Air France et British Airways développent des vols spéciaux ou « vols charters » pour améliorer la rentabilité du supersonique, reliant par exemple Washington à Nice ou encore Londres à Sidney.

À partir de novembre 86, British Airways et Air France lancent des formules « Tour du monde ». Le supersonique britannique parcourt la planète en 16 jours, via New York, San Francisco, Honolulu, Guam, Hong Kong, Bali et Le Caire.

Air France réalise ensuite le tour en 17 jours. Le nombre de passagers sur le vol est limité à 80 personnes car, en dehors des bagages de ses clients, le Concorde doit affréter les pièces techniques de rechange en cas de problèmes. Après Paris, l’avion se pose à New York, San Francisco, Papeete, Sydney, Bangkok, Colombo et Paris.
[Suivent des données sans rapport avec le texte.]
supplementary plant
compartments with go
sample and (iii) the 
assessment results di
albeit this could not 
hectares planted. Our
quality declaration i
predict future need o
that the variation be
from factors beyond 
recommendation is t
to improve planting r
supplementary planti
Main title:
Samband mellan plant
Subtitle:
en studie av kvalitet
À cette occasion, Concorde se pose pour la première fois à Tahiti le 21 novembre 1986. Son arrivée est annoncée en pleine page dans les quotidiens locaux. Tout Tahiti converge vers l’aéroport pour voir arriver le supersonique.
« Pour mieux voir le Concorde, certains sont montés sur des arbres, d’autres sur des poteaux électriques, d’autres sur des toits […] un toit en tôles sur lequel s’étaient massées un bon nombre de personnes s’effondre. Bilan : deux jambes cassées […] Il y a tellement de monde sur la
route qu’il faut près de 3 heures pour transporter les blessés à l’hôpital Mamao », selon le témoignage de J-L Vachon, ancien chef d’escale Air France à Tahiti. Le Concorde se pose sur le tarmac de l’aéroport  à 14 h 45. Il est couronné de tiare et tipaniers.Au total, le Concorde se posera 28 fois en Polynésie française (dont 3 passages au Centre d’Expérimentation du Pacifique, où ont lieu les essais nucléaires). Le dernier passage du Concorde à Tahiti interviendra le 18 mai 2000.

En dehors de ces croisières, Concorde effectue également des tours du monde de record.

Les 12 et 13 octobres 1992, sous numéro de vol AF 1492,pour le 500ème anniversaire de la découverte de l’Amérique par Christophe Colomb, le F-BTSD boucle le tour du monde dans le sens Est-Ouest en 32 h 49 mn 3 s au départ de Lisbonne. (Record détenu jusque là par le Gulfstream IV en 36 heures et 8 minutes en 1988).

Trois ans plus tard, le 15 août 1995, le même appareil décolle de New York Kennedy (JFK) à 11 h 49 pour un tour en six étapes qui se terminera le lendemain à 19 h 16, soit 31 h 27 mn 49 s plus tard. Il a parcouru 40 388 km. Son temps de vol effectif est de 22 h 43 mn, à une vitesse moyenne de 1 783,2 km/h. Outre les 80 passagers qui ont sans doute financé la tentative, l’équipage était constitué de deux Commandants de bord, trois Officiers pilotes, trois Officiers mécaniciens navigants et deux spécialistes d’assistance en vol, plus quatre Chefs de cabine, onze hôtesses et neuf stewards (le PNC sera renouvelé deux fois au cours du vol). L’aménagement cabine est modifié : la partie arrière est spécialement aménagée avec 10 sièges et 3 couchettes afin de permettre le repos des équipages navigants techniques. L’assistance au sol sera assurée par deux techniciens présents dans chacune des escales. En cas de nécessité d’intervention, ils pourront utiliser le lot de matériel embarqué au départ de New-York. D’un poids total de 550 kg, ce lot de bord est composé principalement d’équipements qui, s’ils n’étaient plus opérationnels,pourraient être remplacés à l’escale suivante. Il comprend également des ingrédients tels les lubrifiants moteur et ceux des équipements hydrauliques.

Le record est soumis à l’homologation de la FAI (Fédération Aéronautique Internationale), après avoir été authentifié par le comédien Rufus, commissaire agréé par l’Aéroclub de France, et lui-même pilote de planeur.